• EXERCISE:
In the records below, copy every line verbatim from the one containing "genus: Rinorea" down to the one containing "class: Pezizomycetes", including both of those lines.

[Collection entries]
• • • • •

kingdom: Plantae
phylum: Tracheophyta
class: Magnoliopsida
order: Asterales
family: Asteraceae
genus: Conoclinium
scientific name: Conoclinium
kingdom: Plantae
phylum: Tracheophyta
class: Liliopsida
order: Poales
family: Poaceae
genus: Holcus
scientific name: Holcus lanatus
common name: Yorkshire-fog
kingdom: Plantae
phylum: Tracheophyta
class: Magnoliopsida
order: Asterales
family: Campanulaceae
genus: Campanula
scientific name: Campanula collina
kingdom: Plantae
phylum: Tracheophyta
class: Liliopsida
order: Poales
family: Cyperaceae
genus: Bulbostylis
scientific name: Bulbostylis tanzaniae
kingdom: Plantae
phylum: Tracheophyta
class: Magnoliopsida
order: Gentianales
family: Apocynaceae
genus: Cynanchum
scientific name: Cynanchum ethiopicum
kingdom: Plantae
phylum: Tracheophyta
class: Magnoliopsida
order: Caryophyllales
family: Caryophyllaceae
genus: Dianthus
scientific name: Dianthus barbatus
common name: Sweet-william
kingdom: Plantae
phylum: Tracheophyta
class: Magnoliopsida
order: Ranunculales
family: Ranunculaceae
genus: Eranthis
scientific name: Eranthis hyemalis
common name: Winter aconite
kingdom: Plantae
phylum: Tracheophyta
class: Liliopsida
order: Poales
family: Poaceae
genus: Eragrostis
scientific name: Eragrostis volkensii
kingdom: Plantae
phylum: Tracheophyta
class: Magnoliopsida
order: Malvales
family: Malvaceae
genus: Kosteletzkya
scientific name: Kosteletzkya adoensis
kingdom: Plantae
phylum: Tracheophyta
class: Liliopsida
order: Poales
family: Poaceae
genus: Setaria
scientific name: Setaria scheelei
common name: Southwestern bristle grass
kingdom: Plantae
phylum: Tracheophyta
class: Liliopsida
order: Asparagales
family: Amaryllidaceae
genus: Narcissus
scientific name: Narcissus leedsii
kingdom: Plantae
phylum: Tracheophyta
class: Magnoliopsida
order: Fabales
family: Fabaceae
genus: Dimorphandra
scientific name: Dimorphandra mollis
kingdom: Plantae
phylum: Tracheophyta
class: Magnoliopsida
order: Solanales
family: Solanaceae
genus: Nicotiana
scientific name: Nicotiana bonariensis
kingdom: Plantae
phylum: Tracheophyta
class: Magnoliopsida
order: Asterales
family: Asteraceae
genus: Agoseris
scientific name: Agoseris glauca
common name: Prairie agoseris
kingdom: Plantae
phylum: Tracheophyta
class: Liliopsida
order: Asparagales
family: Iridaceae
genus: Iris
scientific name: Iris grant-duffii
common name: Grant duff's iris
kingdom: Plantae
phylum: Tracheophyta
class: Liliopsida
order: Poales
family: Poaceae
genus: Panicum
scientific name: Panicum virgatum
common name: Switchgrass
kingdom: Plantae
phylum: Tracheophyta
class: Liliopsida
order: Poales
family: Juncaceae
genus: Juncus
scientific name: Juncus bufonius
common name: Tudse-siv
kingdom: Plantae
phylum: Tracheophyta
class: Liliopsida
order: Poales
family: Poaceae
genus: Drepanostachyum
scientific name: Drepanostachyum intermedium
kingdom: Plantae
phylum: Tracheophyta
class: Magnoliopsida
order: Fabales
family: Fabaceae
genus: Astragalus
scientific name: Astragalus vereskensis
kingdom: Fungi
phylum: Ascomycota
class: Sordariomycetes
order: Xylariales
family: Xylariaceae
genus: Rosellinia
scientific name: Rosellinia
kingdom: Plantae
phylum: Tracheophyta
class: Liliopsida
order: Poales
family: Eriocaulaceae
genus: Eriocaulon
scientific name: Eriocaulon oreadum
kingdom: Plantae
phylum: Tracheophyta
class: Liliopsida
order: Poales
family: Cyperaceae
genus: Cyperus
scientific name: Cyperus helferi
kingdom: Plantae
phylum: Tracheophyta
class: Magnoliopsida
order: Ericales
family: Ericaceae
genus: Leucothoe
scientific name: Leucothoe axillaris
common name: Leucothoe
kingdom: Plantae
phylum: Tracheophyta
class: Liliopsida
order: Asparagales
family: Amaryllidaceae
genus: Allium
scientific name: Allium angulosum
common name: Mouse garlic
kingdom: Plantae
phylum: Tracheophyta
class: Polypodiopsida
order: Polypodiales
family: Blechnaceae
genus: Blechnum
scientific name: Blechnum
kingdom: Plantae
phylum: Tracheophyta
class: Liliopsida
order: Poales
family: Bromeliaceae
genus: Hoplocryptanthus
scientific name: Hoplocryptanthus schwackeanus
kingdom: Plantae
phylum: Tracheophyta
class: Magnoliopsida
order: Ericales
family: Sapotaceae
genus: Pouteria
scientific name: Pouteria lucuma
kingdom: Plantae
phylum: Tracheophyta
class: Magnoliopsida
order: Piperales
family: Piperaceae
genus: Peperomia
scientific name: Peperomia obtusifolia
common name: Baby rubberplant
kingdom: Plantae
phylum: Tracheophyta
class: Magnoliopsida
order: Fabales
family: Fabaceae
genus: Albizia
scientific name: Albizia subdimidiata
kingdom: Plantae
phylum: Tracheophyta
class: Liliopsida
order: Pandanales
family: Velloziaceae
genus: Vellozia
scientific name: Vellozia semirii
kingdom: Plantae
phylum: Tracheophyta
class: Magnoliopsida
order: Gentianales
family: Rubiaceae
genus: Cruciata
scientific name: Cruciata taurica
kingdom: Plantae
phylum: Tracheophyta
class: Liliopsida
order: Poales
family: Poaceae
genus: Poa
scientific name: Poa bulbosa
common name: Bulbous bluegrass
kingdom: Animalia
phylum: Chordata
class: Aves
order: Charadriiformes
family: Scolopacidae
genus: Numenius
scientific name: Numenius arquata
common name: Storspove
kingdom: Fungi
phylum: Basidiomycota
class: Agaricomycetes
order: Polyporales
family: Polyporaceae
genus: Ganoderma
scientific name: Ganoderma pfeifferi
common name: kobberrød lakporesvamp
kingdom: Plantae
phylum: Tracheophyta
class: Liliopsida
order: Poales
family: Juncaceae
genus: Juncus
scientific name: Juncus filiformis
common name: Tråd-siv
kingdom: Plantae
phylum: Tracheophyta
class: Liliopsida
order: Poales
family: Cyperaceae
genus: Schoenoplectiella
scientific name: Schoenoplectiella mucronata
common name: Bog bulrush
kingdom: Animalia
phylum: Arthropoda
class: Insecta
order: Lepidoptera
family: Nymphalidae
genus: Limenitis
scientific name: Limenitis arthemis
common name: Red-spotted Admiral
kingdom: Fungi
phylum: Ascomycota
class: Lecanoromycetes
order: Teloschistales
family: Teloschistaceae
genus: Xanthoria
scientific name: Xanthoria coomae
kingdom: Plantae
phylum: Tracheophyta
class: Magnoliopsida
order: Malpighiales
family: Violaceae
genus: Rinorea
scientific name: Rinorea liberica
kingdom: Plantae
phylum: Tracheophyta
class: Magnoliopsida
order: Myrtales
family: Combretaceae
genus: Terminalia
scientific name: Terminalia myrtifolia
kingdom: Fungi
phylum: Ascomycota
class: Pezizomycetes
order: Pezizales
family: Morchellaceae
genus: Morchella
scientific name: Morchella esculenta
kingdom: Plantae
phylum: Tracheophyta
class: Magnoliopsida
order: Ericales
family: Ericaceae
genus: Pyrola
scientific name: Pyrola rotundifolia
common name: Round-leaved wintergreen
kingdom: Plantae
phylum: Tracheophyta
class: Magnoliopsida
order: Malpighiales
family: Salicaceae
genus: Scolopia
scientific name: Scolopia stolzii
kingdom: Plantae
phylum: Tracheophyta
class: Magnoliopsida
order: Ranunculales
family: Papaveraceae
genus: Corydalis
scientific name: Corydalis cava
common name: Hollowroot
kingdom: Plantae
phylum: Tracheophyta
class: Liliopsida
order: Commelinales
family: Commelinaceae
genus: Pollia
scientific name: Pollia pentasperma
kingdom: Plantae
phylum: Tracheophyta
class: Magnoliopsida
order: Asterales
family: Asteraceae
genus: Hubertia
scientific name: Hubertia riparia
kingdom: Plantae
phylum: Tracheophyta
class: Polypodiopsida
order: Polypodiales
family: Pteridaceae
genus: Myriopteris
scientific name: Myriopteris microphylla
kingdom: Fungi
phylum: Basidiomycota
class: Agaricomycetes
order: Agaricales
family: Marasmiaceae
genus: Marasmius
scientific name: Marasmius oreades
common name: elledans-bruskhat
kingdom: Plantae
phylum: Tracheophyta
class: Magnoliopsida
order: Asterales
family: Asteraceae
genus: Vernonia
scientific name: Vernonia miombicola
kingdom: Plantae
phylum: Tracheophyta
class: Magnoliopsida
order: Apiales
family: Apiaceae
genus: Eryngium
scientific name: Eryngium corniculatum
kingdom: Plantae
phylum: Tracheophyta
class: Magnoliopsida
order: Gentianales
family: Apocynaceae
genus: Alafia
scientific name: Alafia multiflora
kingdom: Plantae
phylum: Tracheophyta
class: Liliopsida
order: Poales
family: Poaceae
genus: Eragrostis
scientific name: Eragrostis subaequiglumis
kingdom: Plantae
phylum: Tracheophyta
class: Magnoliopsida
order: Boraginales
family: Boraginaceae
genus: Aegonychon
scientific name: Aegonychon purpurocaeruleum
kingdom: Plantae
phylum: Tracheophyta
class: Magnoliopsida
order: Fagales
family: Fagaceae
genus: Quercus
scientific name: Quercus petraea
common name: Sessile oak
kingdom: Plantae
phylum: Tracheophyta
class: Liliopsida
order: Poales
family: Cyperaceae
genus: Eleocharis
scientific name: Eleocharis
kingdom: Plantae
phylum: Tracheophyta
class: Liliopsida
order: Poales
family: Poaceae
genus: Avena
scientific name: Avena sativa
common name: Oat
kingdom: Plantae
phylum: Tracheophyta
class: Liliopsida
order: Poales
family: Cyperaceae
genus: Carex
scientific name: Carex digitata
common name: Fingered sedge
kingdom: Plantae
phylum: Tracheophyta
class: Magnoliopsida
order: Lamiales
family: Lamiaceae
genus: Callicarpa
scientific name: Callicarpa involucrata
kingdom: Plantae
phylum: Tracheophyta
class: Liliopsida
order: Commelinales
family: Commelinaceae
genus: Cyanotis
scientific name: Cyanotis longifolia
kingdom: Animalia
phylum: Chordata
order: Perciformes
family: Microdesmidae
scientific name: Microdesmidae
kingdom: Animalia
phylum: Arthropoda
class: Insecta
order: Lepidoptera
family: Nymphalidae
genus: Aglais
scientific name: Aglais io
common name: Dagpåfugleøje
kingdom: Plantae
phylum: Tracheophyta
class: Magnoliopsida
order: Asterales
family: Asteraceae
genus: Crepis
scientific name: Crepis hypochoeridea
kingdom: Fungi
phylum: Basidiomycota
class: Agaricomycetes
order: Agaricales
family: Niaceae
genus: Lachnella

• • • • •

• COMPLETE ANSWER:
genus: Rinorea
scientific name: Rinorea liberica
kingdom: Plantae
phylum: Tracheophyta
class: Magnoliopsida
order: Myrtales
family: Combretaceae
genus: Terminalia
scientific name: Terminalia myrtifolia
kingdom: Fungi
phylum: Ascomycota
class: Pezizomycetes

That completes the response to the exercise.